During discussion of the ISMB 2008 room, Thomas asks: “Does FF really provide long-term archival?” Lars points out that it’s as permanent as anything else on the Web, Dorothea points out that FriendFeed offer no guarantees and Deepak discusses the FriendFeed API.
Question: how useful is the FriendFeed API as a tool to, for example, archive a FriendFeed room?
We can access the ISMB 2008 room via the API using a URL like this:
curl "http://friendfeed.com/api/feed/room/ismb-2008?format=xml" > ismb.xml
By default this will retrieve “the most recent entries”. The first problem is that entries returned in this way do not correspond with “one page” of the room as viewed on the web. Looking at the XML output, the last entry is:
<body>Summary: largest metazoan gene network dataset to date.</body>
Whereas there are two further posts on page 1 of the room as seen on the web.
So, how do we go about fetching a range of items? The API documentation tells us that we can specify the item index using start and count from that index using num. With a little trial and error, I discovered that:
- the index of the first item = 0
- the maximum number of items that can be returned = 100
You can try this for yourself as follows. Run this curl command and check the size of the resulting file:
curl "http://friendfeed.com/api/feed/room/ismb-2008?start=0&num=99&format=json" > ismb.json
Now run it again but use “&num=100”, then again using “&num=101”, checking the file size each time. The 3 file sizes for num=99, 100 and 101 should be 489234, 490390 and 490390 bytes, respectively. In other words, no further entries are retrieved after num=100, although you know that there are more than 100 items.

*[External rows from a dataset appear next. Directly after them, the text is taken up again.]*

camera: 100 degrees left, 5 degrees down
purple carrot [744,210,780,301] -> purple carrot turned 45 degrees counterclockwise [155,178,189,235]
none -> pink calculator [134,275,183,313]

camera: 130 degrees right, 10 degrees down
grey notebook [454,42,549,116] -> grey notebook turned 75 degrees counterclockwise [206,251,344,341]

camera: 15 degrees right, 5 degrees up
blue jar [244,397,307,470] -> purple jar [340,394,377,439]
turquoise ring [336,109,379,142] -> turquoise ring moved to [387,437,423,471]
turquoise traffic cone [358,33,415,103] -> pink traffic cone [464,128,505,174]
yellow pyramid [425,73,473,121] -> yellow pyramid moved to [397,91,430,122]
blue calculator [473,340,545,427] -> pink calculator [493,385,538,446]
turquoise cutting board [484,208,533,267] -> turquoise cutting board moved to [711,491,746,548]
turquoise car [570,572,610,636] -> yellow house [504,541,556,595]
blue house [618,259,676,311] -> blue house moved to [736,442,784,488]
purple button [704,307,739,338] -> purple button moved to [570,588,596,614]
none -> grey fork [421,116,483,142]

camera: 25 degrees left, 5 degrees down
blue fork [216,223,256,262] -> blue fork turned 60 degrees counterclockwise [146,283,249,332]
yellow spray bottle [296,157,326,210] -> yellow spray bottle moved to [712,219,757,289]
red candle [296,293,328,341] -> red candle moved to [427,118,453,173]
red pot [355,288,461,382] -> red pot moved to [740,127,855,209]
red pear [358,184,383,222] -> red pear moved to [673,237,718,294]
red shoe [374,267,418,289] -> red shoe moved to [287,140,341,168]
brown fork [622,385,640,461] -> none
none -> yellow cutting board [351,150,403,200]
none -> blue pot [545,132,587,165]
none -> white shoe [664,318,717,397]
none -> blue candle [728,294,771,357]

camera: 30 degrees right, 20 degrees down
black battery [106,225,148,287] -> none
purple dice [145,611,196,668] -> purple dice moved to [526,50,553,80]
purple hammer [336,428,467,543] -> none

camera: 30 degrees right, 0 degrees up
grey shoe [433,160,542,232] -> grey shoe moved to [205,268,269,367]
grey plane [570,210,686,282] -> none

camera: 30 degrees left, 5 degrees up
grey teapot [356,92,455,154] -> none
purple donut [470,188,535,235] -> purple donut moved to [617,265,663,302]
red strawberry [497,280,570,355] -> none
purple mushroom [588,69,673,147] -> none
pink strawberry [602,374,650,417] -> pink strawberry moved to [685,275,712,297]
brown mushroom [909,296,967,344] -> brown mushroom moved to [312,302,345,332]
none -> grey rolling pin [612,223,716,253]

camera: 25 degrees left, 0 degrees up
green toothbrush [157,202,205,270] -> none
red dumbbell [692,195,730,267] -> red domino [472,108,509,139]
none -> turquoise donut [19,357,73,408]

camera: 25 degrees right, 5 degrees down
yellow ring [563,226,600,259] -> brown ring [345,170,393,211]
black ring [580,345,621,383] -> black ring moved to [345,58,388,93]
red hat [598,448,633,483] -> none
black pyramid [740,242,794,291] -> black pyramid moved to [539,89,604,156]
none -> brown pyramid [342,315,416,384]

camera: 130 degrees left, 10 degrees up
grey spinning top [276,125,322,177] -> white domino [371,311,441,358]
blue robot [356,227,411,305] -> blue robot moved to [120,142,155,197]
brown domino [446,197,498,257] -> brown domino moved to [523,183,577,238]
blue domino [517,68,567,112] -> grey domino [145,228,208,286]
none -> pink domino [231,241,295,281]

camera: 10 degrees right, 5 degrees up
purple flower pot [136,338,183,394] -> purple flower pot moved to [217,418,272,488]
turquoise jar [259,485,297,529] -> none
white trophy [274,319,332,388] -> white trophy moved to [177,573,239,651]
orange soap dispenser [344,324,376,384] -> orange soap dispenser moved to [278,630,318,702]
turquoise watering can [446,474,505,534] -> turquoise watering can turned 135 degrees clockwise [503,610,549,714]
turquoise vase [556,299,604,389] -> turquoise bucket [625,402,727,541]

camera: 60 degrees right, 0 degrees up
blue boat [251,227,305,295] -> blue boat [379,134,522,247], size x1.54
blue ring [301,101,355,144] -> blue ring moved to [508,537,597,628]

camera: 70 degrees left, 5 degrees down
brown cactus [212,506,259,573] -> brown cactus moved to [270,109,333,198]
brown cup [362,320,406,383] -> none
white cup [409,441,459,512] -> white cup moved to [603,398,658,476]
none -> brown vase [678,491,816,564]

Can we count the total number of posts in a room? To my knowledge, not easily. We can try to retrieve the complete set of posts for the ISMB 2008 room using:
curl "http://friendfeed.com/api/feed/room/ismb-2008?start=0&num=100&format=xml" > ismb0-99.xml
curl "http://friendfeed.com/api/feed/room/ismb-2008?start=99&num=100&format=xml" > ismb100-199.xml
However, getting the values of start and num correct (so as not to miss or duplicate posts) can be tricky.
- Posts can be retrieved from a FriendFeed room in XML, RSS, ATOM or JSON format
- Archiving all room content is not easy because it’s difficult to determine:
- The total number of posts in a room
- The index of each post
- The best way to retrieve chunks without overlap or omission
However, it’s a start. Next steps: store posts in file format of choice, write parsers (e.g. XML to wiki syntax).